Record excerpts Block Start

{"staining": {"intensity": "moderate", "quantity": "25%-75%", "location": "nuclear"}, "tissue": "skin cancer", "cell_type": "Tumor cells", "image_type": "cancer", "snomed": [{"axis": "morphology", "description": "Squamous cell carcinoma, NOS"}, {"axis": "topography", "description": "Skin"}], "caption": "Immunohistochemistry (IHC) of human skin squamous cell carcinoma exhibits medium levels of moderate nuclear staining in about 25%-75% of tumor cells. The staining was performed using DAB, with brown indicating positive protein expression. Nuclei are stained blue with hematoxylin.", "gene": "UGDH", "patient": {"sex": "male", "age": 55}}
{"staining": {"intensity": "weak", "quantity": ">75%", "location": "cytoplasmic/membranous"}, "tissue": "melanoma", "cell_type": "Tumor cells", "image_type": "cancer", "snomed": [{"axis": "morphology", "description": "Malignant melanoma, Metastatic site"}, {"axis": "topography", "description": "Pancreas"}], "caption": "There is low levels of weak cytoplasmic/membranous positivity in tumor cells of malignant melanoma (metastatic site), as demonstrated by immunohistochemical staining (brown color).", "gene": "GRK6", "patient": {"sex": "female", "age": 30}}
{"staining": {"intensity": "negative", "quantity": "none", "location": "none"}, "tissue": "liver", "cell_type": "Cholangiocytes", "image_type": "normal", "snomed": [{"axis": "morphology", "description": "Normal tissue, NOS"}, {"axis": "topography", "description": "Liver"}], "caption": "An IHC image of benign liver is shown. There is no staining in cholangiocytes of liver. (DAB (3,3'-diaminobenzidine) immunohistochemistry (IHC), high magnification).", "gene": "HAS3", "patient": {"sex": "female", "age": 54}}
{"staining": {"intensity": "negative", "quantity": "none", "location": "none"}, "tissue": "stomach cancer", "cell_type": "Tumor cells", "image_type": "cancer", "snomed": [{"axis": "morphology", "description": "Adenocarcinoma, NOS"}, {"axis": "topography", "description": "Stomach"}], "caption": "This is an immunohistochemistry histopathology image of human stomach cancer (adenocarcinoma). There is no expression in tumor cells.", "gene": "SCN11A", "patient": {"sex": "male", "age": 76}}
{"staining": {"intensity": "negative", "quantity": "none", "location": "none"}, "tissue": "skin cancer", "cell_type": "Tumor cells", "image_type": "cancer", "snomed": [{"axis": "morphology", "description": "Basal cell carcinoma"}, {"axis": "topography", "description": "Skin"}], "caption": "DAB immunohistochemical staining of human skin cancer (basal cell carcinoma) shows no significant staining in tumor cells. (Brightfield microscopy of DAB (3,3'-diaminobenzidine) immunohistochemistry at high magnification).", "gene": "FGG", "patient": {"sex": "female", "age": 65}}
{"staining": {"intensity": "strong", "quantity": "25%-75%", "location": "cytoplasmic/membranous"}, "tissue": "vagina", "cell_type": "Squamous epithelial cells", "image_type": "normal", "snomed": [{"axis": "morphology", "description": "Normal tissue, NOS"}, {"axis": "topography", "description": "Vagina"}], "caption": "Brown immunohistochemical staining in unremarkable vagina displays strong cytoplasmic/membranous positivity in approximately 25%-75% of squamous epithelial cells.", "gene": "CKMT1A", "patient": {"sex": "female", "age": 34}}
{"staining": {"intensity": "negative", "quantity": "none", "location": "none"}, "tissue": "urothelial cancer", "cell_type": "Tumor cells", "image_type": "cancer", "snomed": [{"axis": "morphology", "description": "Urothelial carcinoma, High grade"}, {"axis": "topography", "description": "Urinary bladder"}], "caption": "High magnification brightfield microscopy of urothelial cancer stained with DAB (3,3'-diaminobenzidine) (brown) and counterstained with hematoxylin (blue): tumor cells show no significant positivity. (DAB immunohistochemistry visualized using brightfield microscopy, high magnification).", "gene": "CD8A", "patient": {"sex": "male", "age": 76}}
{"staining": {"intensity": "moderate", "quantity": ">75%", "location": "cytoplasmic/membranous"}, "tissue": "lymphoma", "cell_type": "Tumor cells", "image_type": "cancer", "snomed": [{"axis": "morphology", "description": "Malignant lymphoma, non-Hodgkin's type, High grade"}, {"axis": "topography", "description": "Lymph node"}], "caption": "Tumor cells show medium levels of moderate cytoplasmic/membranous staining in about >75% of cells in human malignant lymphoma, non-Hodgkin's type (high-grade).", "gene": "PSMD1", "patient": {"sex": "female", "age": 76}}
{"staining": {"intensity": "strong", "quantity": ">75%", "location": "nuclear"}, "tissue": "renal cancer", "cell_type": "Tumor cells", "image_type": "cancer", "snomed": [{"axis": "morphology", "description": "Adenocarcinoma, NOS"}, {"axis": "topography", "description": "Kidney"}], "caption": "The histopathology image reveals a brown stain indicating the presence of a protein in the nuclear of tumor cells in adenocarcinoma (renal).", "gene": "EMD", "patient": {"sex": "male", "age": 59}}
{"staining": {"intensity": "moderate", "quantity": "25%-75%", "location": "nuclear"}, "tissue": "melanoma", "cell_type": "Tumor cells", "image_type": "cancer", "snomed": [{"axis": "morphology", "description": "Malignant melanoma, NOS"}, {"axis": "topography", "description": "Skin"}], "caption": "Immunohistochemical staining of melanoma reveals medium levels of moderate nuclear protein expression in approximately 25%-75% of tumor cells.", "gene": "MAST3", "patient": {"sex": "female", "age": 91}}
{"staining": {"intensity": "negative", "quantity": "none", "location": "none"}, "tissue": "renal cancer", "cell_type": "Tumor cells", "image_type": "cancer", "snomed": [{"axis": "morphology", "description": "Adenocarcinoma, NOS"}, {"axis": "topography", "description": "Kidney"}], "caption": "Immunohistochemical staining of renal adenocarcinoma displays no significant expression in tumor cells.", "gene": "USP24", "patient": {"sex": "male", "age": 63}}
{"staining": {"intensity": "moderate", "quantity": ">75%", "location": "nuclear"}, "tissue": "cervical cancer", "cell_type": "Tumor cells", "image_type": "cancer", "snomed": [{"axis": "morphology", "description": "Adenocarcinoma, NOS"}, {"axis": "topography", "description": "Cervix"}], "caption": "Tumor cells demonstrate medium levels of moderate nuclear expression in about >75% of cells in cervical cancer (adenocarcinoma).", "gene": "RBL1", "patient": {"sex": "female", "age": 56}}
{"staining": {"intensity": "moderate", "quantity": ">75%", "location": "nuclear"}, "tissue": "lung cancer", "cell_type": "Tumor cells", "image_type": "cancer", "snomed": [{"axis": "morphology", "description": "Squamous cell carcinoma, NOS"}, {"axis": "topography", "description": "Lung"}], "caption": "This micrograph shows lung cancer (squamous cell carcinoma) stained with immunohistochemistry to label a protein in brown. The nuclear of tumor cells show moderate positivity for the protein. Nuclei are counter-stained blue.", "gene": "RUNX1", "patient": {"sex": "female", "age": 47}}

Record excerpts Block End

Required work — Each of the records is to be written out again without alteration.

Output for this task —
{"staining": {"intensity": "moderate", "quantity": "25%-75%", "location": "nuclear"}, "tissue": "skin cancer", "cell_type": "Tumor cells", "image_type": "cancer", "snomed": [{"axis": "morphology", "description": "Squamous cell carcinoma, NOS"}, {"axis": "topography", "description": "Skin"}], "caption": "Immunohistochemistry (IHC) of human skin squamous cell carcinoma exhibits medium levels of moderate nuclear staining in about 25%-75% of tumor cells. The staining was performed using DAB, with brown indicating positive protein expression. Nuclei are stained blue with hematoxylin.", "gene": "UGDH", "patient": {"sex": "male", "age": 55}}
{"staining": {"intensity": "weak", "quantity": ">75%", "location": "cytoplasmic/membranous"}, "tissue": "melanoma", "cell_type": "Tumor cells", "image_type": "cancer", "snomed": [{"axis": "morphology", "description": "Malignant melanoma, Metastatic site"}, {"axis": "topography", "description": "Pancreas"}], "caption": "There is low levels of weak cytoplasmic/membranous positivity in tumor cells of malignant melanoma (metastatic site), as demonstrated by immunohistochemical staining (brown color).", "gene": "GRK6", "patient": {"sex": "female", "age": 30}}
{"staining": {"intensity": "negative", "quantity": "none", "location": "none"}, "tissue": "liver", "cell_type": "Cholangiocytes", "image_type": "normal", "snomed": [{"axis": "morphology", "description": "Normal tissue, NOS"}, {"axis": "topography", "description": "Liver"}], "caption": "An IHC image of benign liver is shown. There is no staining in cholangiocytes of liver. (DAB (3,3'-diaminobenzidine) immunohistochemistry (IHC), high magnification).", "gene": "HAS3", "patient": {"sex": "female", "age": 54}}
{"staining": {"intensity": "negative", "quantity": "none", "location": "none"}, "tissue": "stomach cancer", "cell_type": "Tumor cells", "image_type": "cancer", "snomed": [{"axis": "morphology", "description": "Adenocarcinoma, NOS"}, {"axis": "topography", "description": "Stomach"}], "caption": "This is an immunohistochemistry histopathology image of human stomach cancer (adenocarcinoma). There is no expression in tumor cells.", "gene": "SCN11A", "patient": {"sex": "male", "age": 76}}
{"staining": {"intensity": "negative", "quantity": "none", "location": "none"}, "tissue": "skin cancer", "cell_type": "Tumor cells", "image_type": "cancer", "snomed": [{"axis": "morphology", "description": "Basal cell carcinoma"}, {"axis": "topography", "description": "Skin"}], "caption": "DAB immunohistochemical staining of human skin cancer (basal cell carcinoma) shows no significant staining in tumor cells. (Brightfield microscopy of DAB (3,3'-diaminobenzidine) immunohistochemistry at high magnification).", "gene": "FGG", "patient": {"sex": "female", "age": 65}}
{"staining": {"intensity": "strong", "quantity": "25%-75%", "location": "cytoplasmic/membranous"}, "tissue": "vagina", "cell_type": "Squamous epithelial cells", "image_type": "normal", "snomed": [{"axis": "morphology", "description": "Normal tissue, NOS"}, {"axis": "topography", "description": "Vagina"}], "caption": "Brown immunohistochemical staining in unremarkable vagina displays strong cytoplasmic/membranous positivity in approximately 25%-75% of squamous epithelial cells.", "gene": "CKMT1A", "patient": {"sex": "female", "age": 34}}
{"staining": {"intensity": "negative", "quantity": "none", "location": "none"}, "tissue": "urothelial cancer", "cell_type": "Tumor cells", "image_type": "cancer", "snomed": [{"axis": "morphology", "description": "Urothelial carcinoma, High grade"}, {"axis": "topography", "description": "Urinary bladder"}], "caption": "High magnification brightfield microscopy of urothelial cancer stained with DAB (3,3'-diaminobenzidine) (brown) and counterstained with hematoxylin (blue): tumor cells show no significant positivity. (DAB immunohistochemistry visualized using brightfield microscopy, high magnification).", "gene": "CD8A", "patient": {"sex": "male", "age": 76}}
{"staining": {"intensity": "moderate", "quantity": ">75%", "location": "cytoplasmic/membranous"}, "tissue": "lymphoma", "cell_type": "Tumor cells", "image_type": "cancer", "snomed": [{"axis": "morphology", "description": "Malignant lymphoma, non-Hodgkin's type, High grade"}, {"axis": "topography", "description": "Lymph node"}], "caption": "Tumor cells show medium levels of moderate cytoplasmic/membranous staining in about >75% of cells in human malignant lymphoma, non-Hodgkin's type (high-grade).", "gene": "PSMD1", "patient": {"sex": "female", "age": 76}}
{"staining": {"intensity": "strong", "quantity": ">75%", "location": "nuclear"}, "tissue": "renal cancer", "cell_type": "Tumor cells", "image_type": "cancer", "snomed": [{"axis": "morphology", "description": "Adenocarcinoma, NOS"}, {"axis": "topography", "description": "Kidney"}], "caption": "The histopathology image reveals a brown stain indicating the presence of a protein in the nuclear of tumor cells in adenocarcinoma (renal).", "gene": "EMD", "patient": {"sex": "male", "age": 59}}
{"staining": {"intensity": "moderate", "quantity": "25%-75%", "location": "nuclear"}, "tissue": "melanoma", "cell_type": "Tumor cells", "image_type": "cancer", "snomed": [{"axis": "morphology", "description": "Malignant melanoma, NOS"}, {"axis": "topography", "description": "Skin"}], "caption": "Immunohistochemical staining of melanoma reveals medium levels of moderate nuclear protein expression in approximately 25%-75% of tumor cells.", "gene": "MAST3", "patient": {"sex": "female", "age": 91}}
{"staining": {"intensity": "negative", "quantity": "none", "location": "none"}, "tissue": "renal cancer", "cell_type": "Tumor cells", "image_type": "cancer", "snomed": [{"axis": "morphology", "description": "Adenocarcinoma, NOS"}, {"axis": "topography", "description": "Kidney"}], "caption": "Immunohistochemical staining of renal adenocarcinoma displays no significant expression in tumor cells.", "gene": "USP24", "patient": {"sex": "male", "age": 63}}
{"staining": {"intensity": "moderate", "quantity": ">75%", "location": "nuclear"}, "tissue": "cervical cancer", "cell_type": "Tumor cells", "image_type": "cancer", "snomed": [{"axis": "morphology", "description": "Adenocarcinoma, NOS"}, {"axis": "topography", "description": "Cervix"}], "caption": "Tumor cells demonstrate medium levels of moderate nuclear expression in about >75% of cells in cervical cancer (adenocarcinoma).", "gene": "RBL1", "patient": {"sex": "female", "age": 56}}
{"staining": {"intensity": "moderate", "quantity": ">75%", "location": "nuclear"}, "tissue": "lung cancer", "cell_type": "Tumor cells", "image_type": "cancer", "snomed": [{"axis": "morphology", "description": "Squamous cell carcinoma, NOS"}, {"axis": "topography", "description": "Lung"}], "caption": "This micrograph shows lung cancer (squamous cell carcinoma) stained with immunohistochemistry to label a protein in brown. The nuclear of tumor cells show moderate positivity for the protein. Nuclei are counter-stained blue.", "gene": "RUNX1", "patient": {"sex": "female", "age": 47}}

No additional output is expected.